Lines to restate from the data below: from the one containing "with OpenAPI 3.1" to the one containing "yourself some Gin.", both included. Give them again exactly, and only them.

══ Records supplied ══

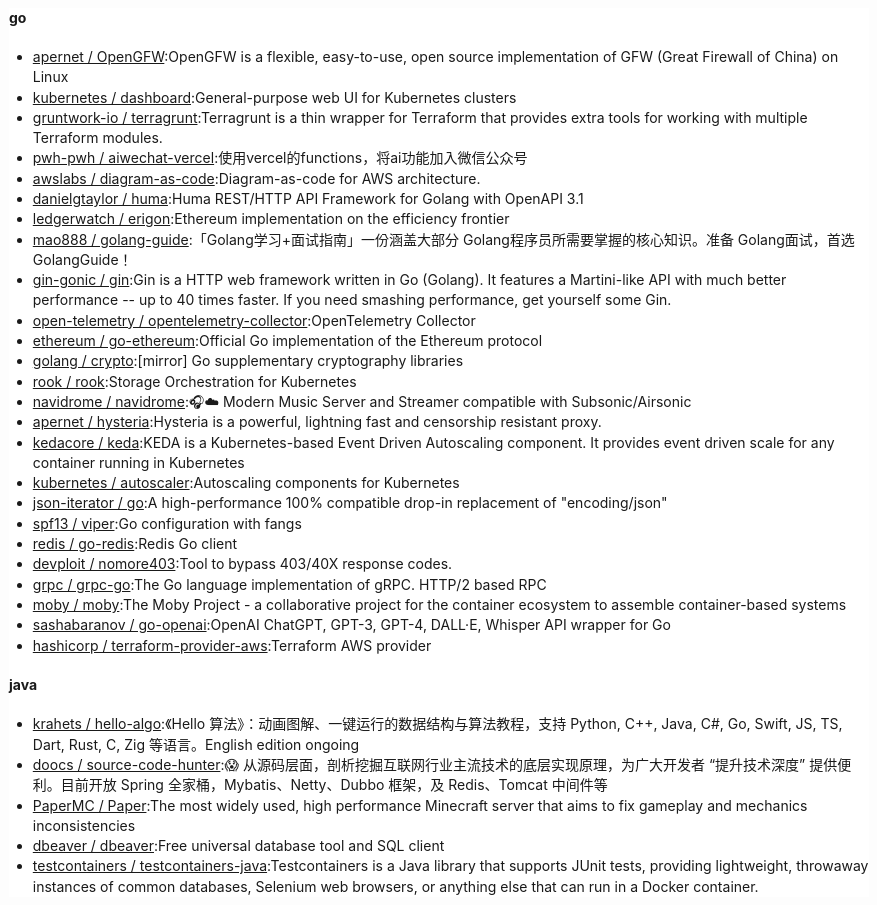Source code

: #### go
* [apernet / OpenGFW](https://github.com/apernet/OpenGFW):OpenGFW is a flexible, easy-to-use, open source implementation of GFW (Great Firewall of China) on Linux
* [kubernetes / dashboard](https://github.com/kubernetes/dashboard):General-purpose web UI for Kubernetes clusters
* [gruntwork-io / terragrunt](https://github.com/gruntwork-io/terragrunt):Terragrunt is a thin wrapper for Terraform that provides extra tools for working with multiple Terraform modules.
* [pwh-pwh / aiwechat-vercel](https://github.com/pwh-pwh/aiwechat-vercel):使用vercel的functions，将ai功能加入微信公众号
* [awslabs / diagram-as-code](https://github.com/awslabs/diagram-as-code):Diagram-as-code for AWS architecture.
* [danielgtaylor / huma](https://github.com/danielgtaylor/huma):Huma REST/HTTP API Framework for Golang with OpenAPI 3.1
* [ledgerwatch / erigon](https://github.com/ledgerwatch/erigon):Ethereum implementation on the efficiency frontier
* [mao888 / golang-guide](https://github.com/mao888/golang-guide):「Golang学习+面试指南」一份涵盖大部分 Golang程序员所需要掌握的核心知识。准备 Golang面试，首选 GolangGuide！
* [gin-gonic / gin](https://github.com/gin-gonic/gin):Gin is a HTTP web framework written in Go (Golang). It features a Martini-like API with much better performance -- up to 40 times faster. If you need smashing performance, get yourself some Gin.
* [open-telemetry / opentelemetry-collector](https://github.com/open-telemetry/opentelemetry-collector):OpenTelemetry Collector
* [ethereum / go-ethereum](https://github.com/ethereum/go-ethereum):Official Go implementation of the Ethereum protocol
* [golang / crypto](https://github.com/golang/crypto):[mirror] Go supplementary cryptography libraries
* [rook / rook](https://github.com/rook/rook):Storage Orchestration for Kubernetes
* [navidrome / navidrome](https://github.com/navidrome/navidrome):🎧☁️ Modern Music Server and Streamer compatible with Subsonic/Airsonic
* [apernet / hysteria](https://github.com/apernet/hysteria):Hysteria is a powerful, lightning fast and censorship resistant proxy.
* [kedacore / keda](https://github.com/kedacore/keda):KEDA is a Kubernetes-based Event Driven Autoscaling component. It provides event driven scale for any container running in Kubernetes
* [kubernetes / autoscaler](https://github.com/kubernetes/autoscaler):Autoscaling components for Kubernetes
* [json-iterator / go](https://github.com/json-iterator/go):A high-performance 100% compatible drop-in replacement of "encoding/json"
* [spf13 / viper](https://github.com/spf13/viper):Go configuration with fangs
* [redis / go-redis](https://github.com/redis/go-redis):Redis Go client
* [devploit / nomore403](https://github.com/devploit/nomore403):Tool to bypass 403/40X response codes.
* [grpc / grpc-go](https://github.com/grpc/grpc-go):The Go language implementation of gRPC. HTTP/2 based RPC
* [moby / moby](https://github.com/moby/moby):The Moby Project - a collaborative project for the container ecosystem to assemble container-based systems
* [sashabaranov / go-openai](https://github.com/sashabaranov/go-openai):OpenAI ChatGPT, GPT-3, GPT-4, DALL·E, Whisper API wrapper for Go
* [hashicorp / terraform-provider-aws](https://github.com/hashicorp/terraform-provider-aws):Terraform AWS provider

#### java
* [krahets / hello-algo](https://github.com/krahets/hello-algo):《Hello 算法》：动画图解、一键运行的数据结构与算法教程，支持 Python, C++, Java, C#, Go, Swift, JS, TS, Dart, Rust, C, Zig 等语言。English edition ongoing
* [doocs / source-code-hunter](https://github.com/doocs/source-code-hunter):😱 从源码层面，剖析挖掘互联网行业主流技术的底层实现原理，为广大开发者 “提升技术深度” 提供便利。目前开放 Spring 全家桶，Mybatis、Netty、Dubbo 框架，及 Redis、Tomcat 中间件等
* [PaperMC / Paper](https://github.com/PaperMC/Paper):The most widely used, high performance Minecraft server that aims to fix gameplay and mechanics inconsistencies
* [dbeaver / dbeaver](https://github.com/dbeaver/dbeaver):Free universal database tool and SQL client
* [testcontainers / testcontainers-java](https://github.com/testcontainers/testcontainers-java):Testcontainers is a Java library that supports JUnit tests, providing lightweight, throwaway instances of common databases, Selenium web browsers, or anything else that can run in a Docker container.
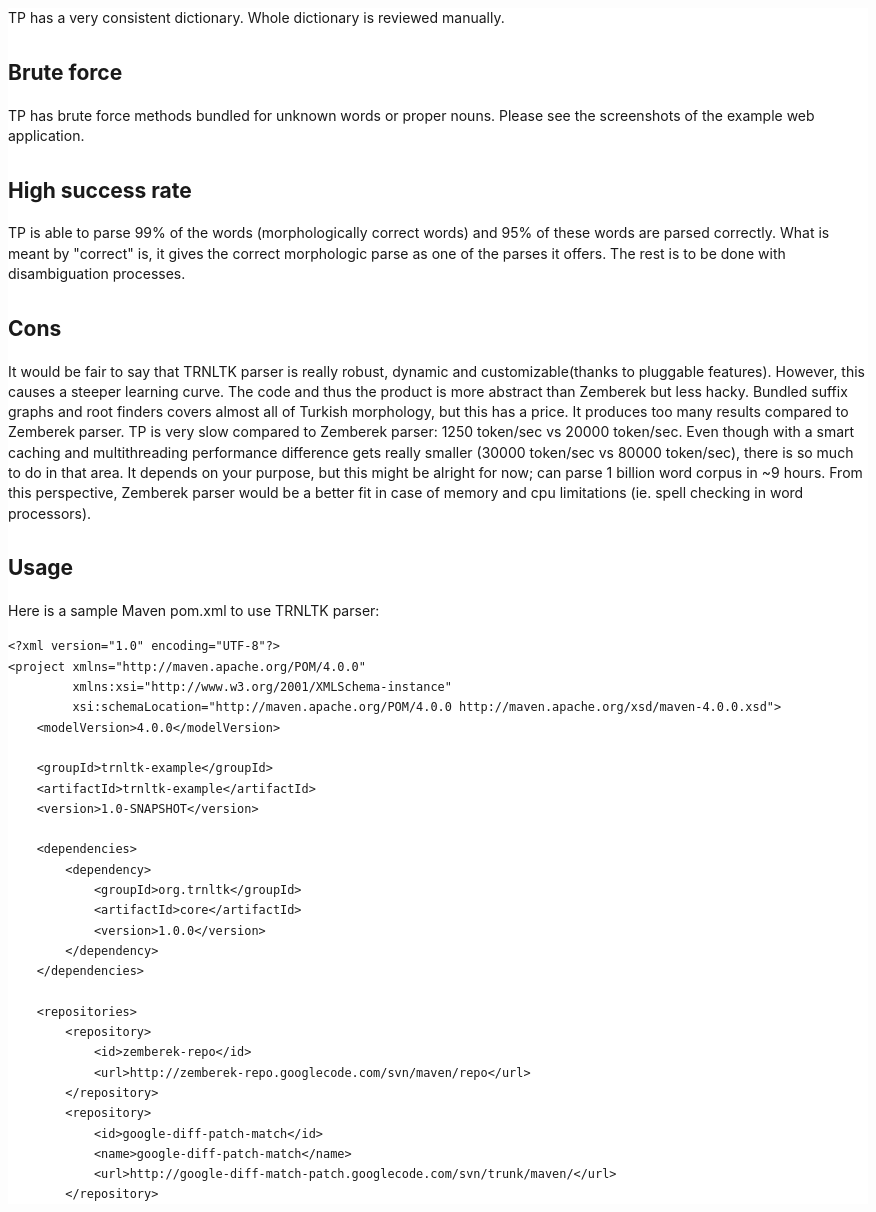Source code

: TP has a very consistent dictionary. Whole dictionary is reviewed manually.

## Brute force ##

TP has brute force methods bundled for unknown words or proper nouns. Please see the screenshots of the example web application.

## High success rate ##

TP is able to parse 99% of the words (morphologically correct words) and 95% of these words are parsed correctly. What is meant by "correct" is, it gives the correct morphologic parse as one of the parses it offers. The rest is to be done with disambiguation processes.

Cons
---------------------

It would be fair to say that TRNLTK parser is really robust, dynamic and customizable(thanks to pluggable features). However, this causes a steeper learning curve. The code and thus the product is more abstract than Zemberek but less hacky.
Bundled suffix graphs and root finders covers almost all of Turkish morphology, but this has a price. It produces too many results compared to Zemberek parser.
TP is very slow compared to Zemberek parser: 1250 token/sec vs 20000 token/sec. Even though with a smart caching and multithreading performance difference gets really smaller (30000 token/sec vs 80000 token/sec), there is so much to do in that area. It depends on your purpose, but this might be alright for now; can parse 1 billion word corpus in ~9 hours. From this perspective, Zemberek parser would be a better fit in case of memory and cpu limitations (ie. spell checking in word processors).

Usage
--------------------

Here is a sample Maven pom.xml to use TRNLTK parser:


    <?xml version="1.0" encoding="UTF-8"?>
    <project xmlns="http://maven.apache.org/POM/4.0.0"
             xmlns:xsi="http://www.w3.org/2001/XMLSchema-instance"
             xsi:schemaLocation="http://maven.apache.org/POM/4.0.0 http://maven.apache.org/xsd/maven-4.0.0.xsd">
        <modelVersion>4.0.0</modelVersion>

        <groupId>trnltk-example</groupId>
        <artifactId>trnltk-example</artifactId>
        <version>1.0-SNAPSHOT</version>

        <dependencies>
            <dependency>
                <groupId>org.trnltk</groupId>
                <artifactId>core</artifactId>
                <version>1.0.0</version>
            </dependency>
        </dependencies>

        <repositories>
            <repository>
                <id>zemberek-repo</id>
                <url>http://zemberek-repo.googlecode.com/svn/maven/repo</url>
            </repository>
            <repository>
                <id>google-diff-patch-match</id>
                <name>google-diff-patch-match</name>
                <url>http://google-diff-match-patch.googlecode.com/svn/trunk/maven/</url>
            </repository>
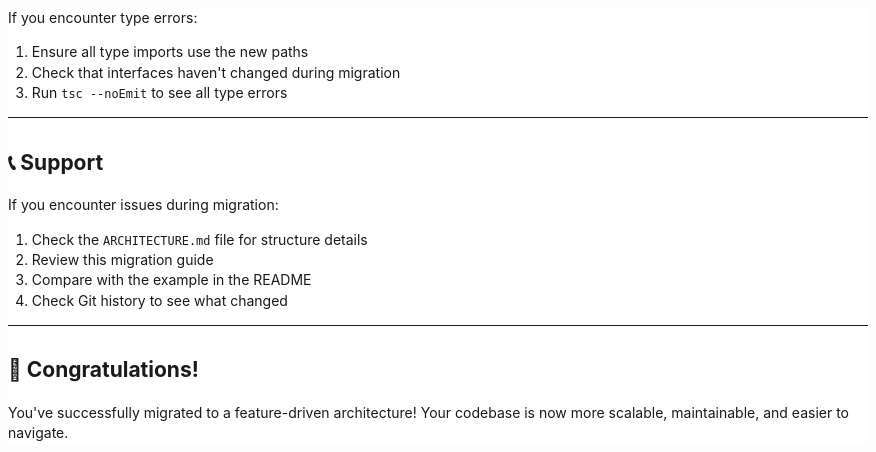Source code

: If you encounter type errors:

1. Ensure all type imports use the new paths
2. Check that interfaces haven't changed during migration
3. Run `tsc --noEmit` to see all type errors

---

## 📞 Support

If you encounter issues during migration:

1. Check the `ARCHITECTURE.md` file for structure details
2. Review this migration guide
3. Compare with the example in the README
4. Check Git history to see what changed

---

## 🎉 Congratulations!

You've successfully migrated to a feature-driven architecture! Your codebase is now more scalable, maintainable, and easier to navigate.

═══

### [Solution to this task]
* [danielgtaylor / huma](https://github.com/danielgtaylor/huma):Huma REST/HTTP API Framework for Golang with OpenAPI 3.1
* [ledgerwatch / erigon](https://github.com/ledgerwatch/erigon):Ethereum implementation on the efficiency frontier
* [mao888 / golang-guide](https://github.com/mao888/golang-guide):「Golang学习+面试指南」一份涵盖大部分 Golang程序员所需要掌握的核心知识。准备 Golang面试，首选 GolangGuide！
* [gin-gonic / gin](https://github.com/gin-gonic/gin):Gin is a HTTP web framework written in Go (Golang). It features a Martini-like API with much better performance -- up to 40 times faster. If you need smashing performance, get yourself some Gin.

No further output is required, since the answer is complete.